Eş Başkanlık döneminde yaptığı konuşmalar nedeniyle hakkında 122 soruşturma açıldığını belirten Demirtaş, “Türkiye’de her geçen gün artan baskılara karşı direnen on milyonların er-geç demokrasiyi kazanacaklarından kuşkum yoktur. Bizler demokrasiye, insan haklarına, özgürlüklere inanmış insanlar olarak partimiz HDP ile diğer tüm muhaliflerle birlikte barışçıl yollarla mücadelemizi sürdürmeye kararlıyız” dedi.
Rudaw’da yer alan habere göre Demirtaş’ın mektubu şöyle:
“Dünyanın dört bir yanından gelerek daha iyi daha özgür daha onurlu bir yaşam için mücadeleyi büyütmenin yollarını arayan siz değerli dostlarıma yürek dolusu selam, sevgilerimi gönderiyorum.
Doğanın, emeğin ve kültürün sınırsızca sömürüsü üzerine inşa edilmiş neo-liberal, kapitalist politikalara karşı demokratik alternatiflerin geliştirilmesi adına yaptığınız çalışmalardan dolayı sizleri kutluyor, başarılı olacağına inanıyorum.
Yeryüzündeki yaşamı tümden tehdit eden akıl almaz çılgınlıklar karşısında dayanışma ve enternasyonal işbirliği hayati derecede önemlidir. Savaşlar, zorla göç ettirmeler, tabiat kıyımları, kadınlara ve çocuklara yönelik katliamlar sivilleri hedef alan acımasız terörizm, işsizlik, yoksulluk ve daha birçok sorunun çözümü dünyadaki tüm ilerici güçlerin, sosyal demokratların ve sosyalistlerin önünde görev olarak bekliyor. Eminim sizler bu konularda, radikal tartışmalar yürütecek, cesur kararlar alacak ve etkili adımlar atacaksınız. Bir hapishane hücresinde de olsam yüreğimin sizinle birlikte attığını bilmenizi istiyorum.
Ve elbette bunca yoğun gündemin arasında beni ve Türkiye’deki on binlerce siyasi tutukluyu unutmayacağınızı göstererek onore etmiş olmanızdan büyük mutluluk duyduğumu belirtmeliyim. Türkiye’de her geçen gün artan baskılara karşı direnen on milyonların er-geç demokrasiyi kazanacaklarından kuşkum yoktur. Ancak siz değerli dostlarımızın böylesine anlamlı dayanışma göstermeleri, umudumuzu, cesaretimizi artırıyor. Bizler demokrasiye, insan haklarına, özgürlüklere inanmış insanlar olarak partimiz HDP ile diğer tüm muhaliflerle birlikte barışçıl yollarla mücadelemizi sürdürmeye kararlıyız.

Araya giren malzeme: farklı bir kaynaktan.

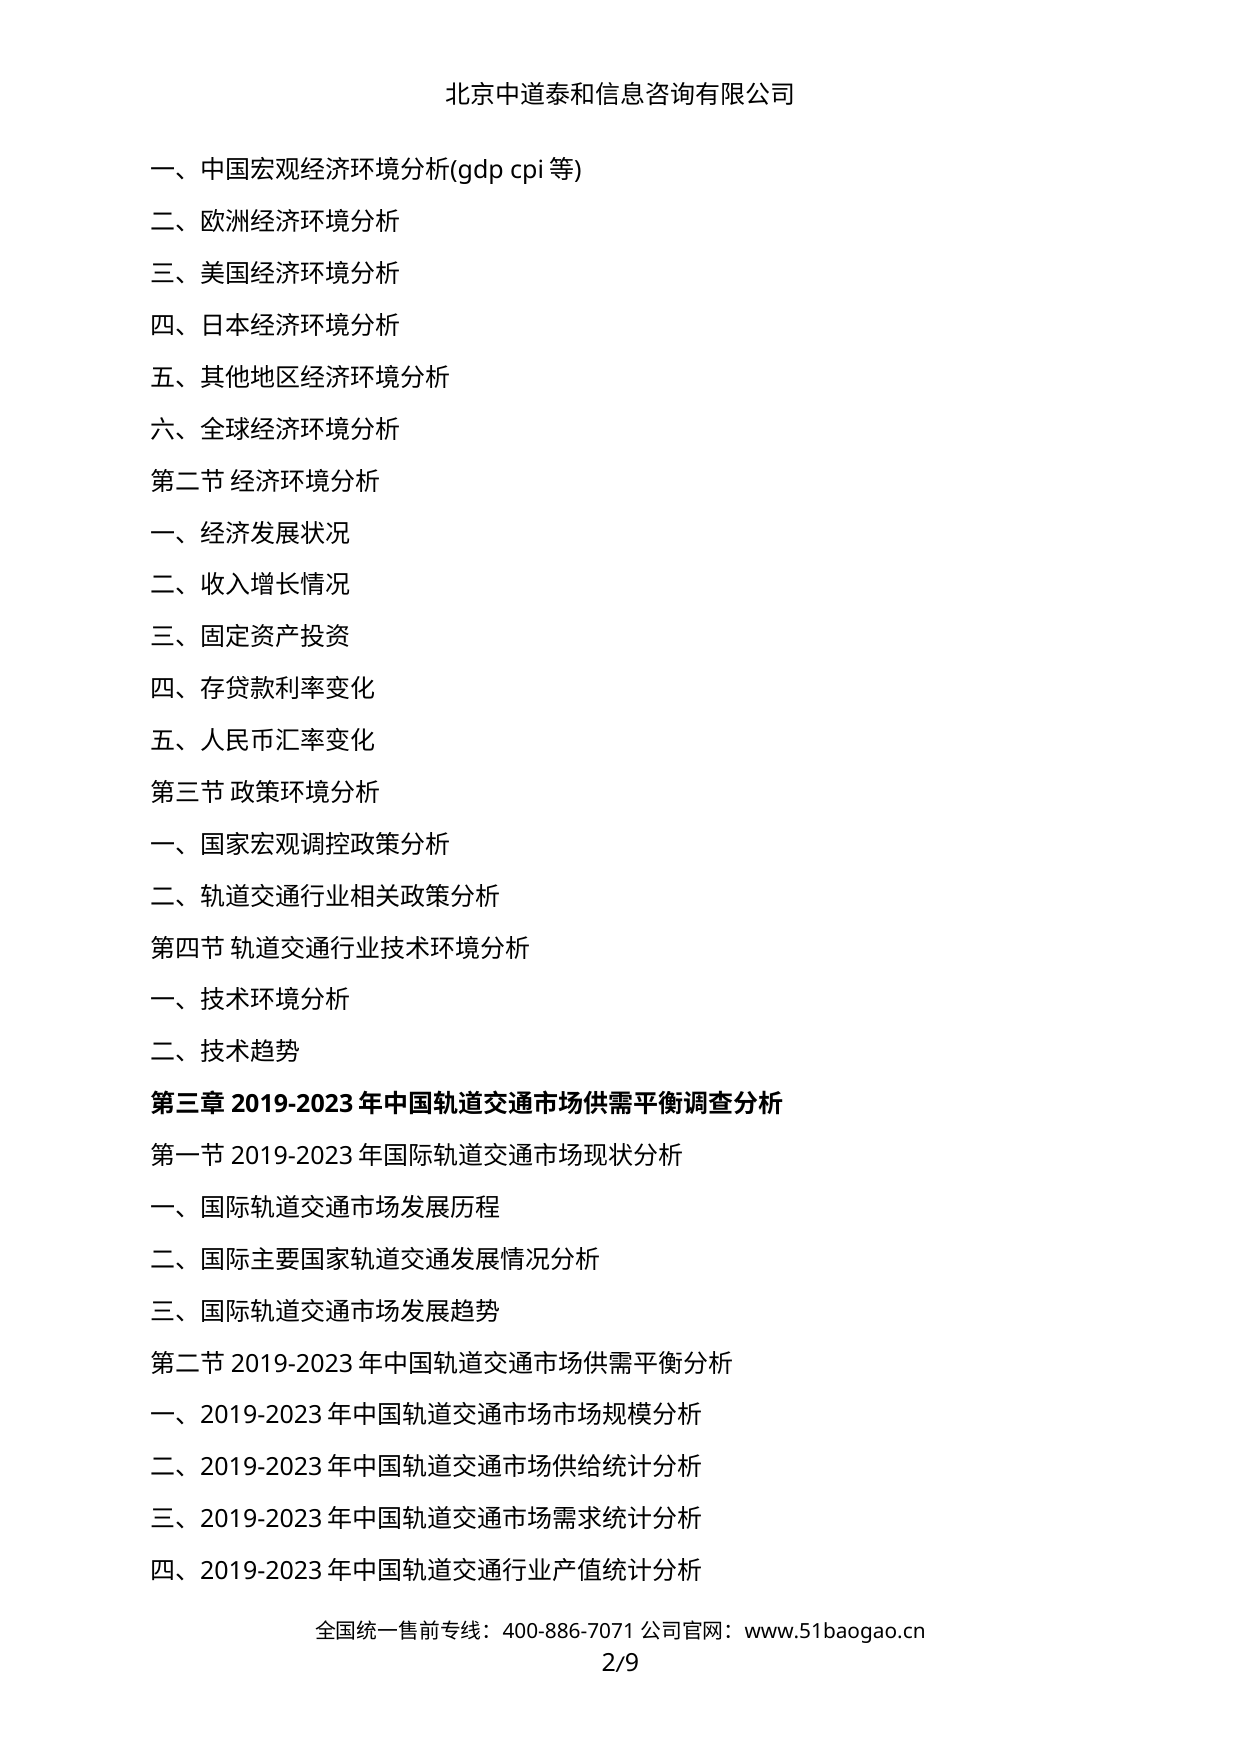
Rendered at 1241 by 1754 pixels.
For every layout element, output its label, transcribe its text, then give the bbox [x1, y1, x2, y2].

text 二、欧洲经济环境分析 [150, 202, 1090, 238]
text 四、日本经济环境分析 [150, 306, 1090, 342]
text 三、固定资产投资 [150, 617, 1090, 653]
text 三、美国经济环境分析 [150, 254, 1090, 290]
text 五、人民币汇率变化 [150, 721, 1090, 757]
text 一、国际轨道交通市场发展历程 [150, 1187, 1090, 1224]
text 第四节 轨道交通行业技术环境分析 [150, 928, 1090, 964]
text 一、技术环境分析 [150, 980, 1090, 1016]
text 第二节 2019-2023年中国轨道交通市场供需平衡分析 [150, 1343, 1090, 1379]
text 三、2019-2023年中国轨道交通市场需求统计分析 [150, 1499, 1090, 1535]
text 第一节 2019-2023年国际轨道交通市场现状分析 [150, 1136, 1090, 1172]
text 四、存贷款利率变化 [150, 669, 1090, 705]
text 第三节 政策环境分析 [150, 772, 1090, 809]
text 六、全球经济环境分析 [150, 409, 1090, 446]
text 二、技术趋势 [150, 1032, 1090, 1068]
text 一、2019-2023年中国轨道交通市场市场规模分析 [150, 1395, 1090, 1431]
text 一、中国宏观经济环境分析(gdp cpi等) [150, 150, 1090, 186]
text 四、2019-2023年中国轨道交通行业产值统计分析 [150, 1551, 1090, 1587]
text 第二节 经济环境分析 [150, 461, 1090, 497]
text 五、其他地区经济环境分析 [150, 357, 1090, 394]
text 二、收入增长情况 [150, 565, 1090, 601]
text 二、轨道交通行业相关政策分析 [150, 876, 1090, 912]
text 二、国际主要国家轨道交通发展情况分析 [150, 1239, 1090, 1276]
text 三、国际轨道交通市场发展趋势 [150, 1291, 1090, 1327]
text 二、2019-2023年中国轨道交通市场供给统计分析 [150, 1447, 1090, 1483]
text 第三章 2019-2023年中国轨道交通市场供需平衡调查分析 [150, 1084, 1090, 1120]
text 一、国家宏观调控政策分析 [150, 824, 1090, 861]
text 一、经济发展状况 [150, 513, 1090, 549]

12 yıllık milletvekili ve sonrasında parti eş genel başkanlığı döneminde yaptığım konuşmalar nedeniyle hakkımda açılan 122 soruşturmadan dolayı binlerce yıl hapis cezası istemiyle yargılanıyorum. Gerçekte bu soruşturmalar için yasal bir dayanak yok: 4 Kasım 2016’dan bu yana siyasi rehine olarak hapiste tutuluyorum. Diğer eş genel başkanımız Figen Yüksekdağ ile birlikte sekiz milletvekili, onlarca belediye eş başkanı ve binlerce siyasi tutsak hapishanelerde tutuluyor. Tüm baskılara rağmen inandığımız ilkelerden ve doğrulardan taviz vermeden tüm gücümüzle zulme karşı direniyoruz. Bu mücadelede cesaretimizi, halkımızın özgür ve onurlu bir yaşam talep ve umudundan alıyoruz.
Bu nedenle bana layık gördüğünüz siyasi cesaret ödülünü direnen Kürt ve Türk halkı başta olmak üzere Türkiye’deki tüm halklarımıza armağan ediyor ve ödülü Türkiye cezaevlerindeki kadın yoldaşlarım başta olmak üzere tüm siyasi tutsaklar adına kabul ediyorum.
Bu güçlü dayanışmanızdan dolayı sizlere çok teşekkür ediyor, çalışmalarınızda kolaylıklar başarılar diliyorum. Gittiğiniz her yere sıcak selamlarımı götürün lütfen. Direneceğiz ve mutlaka kazanacağız!”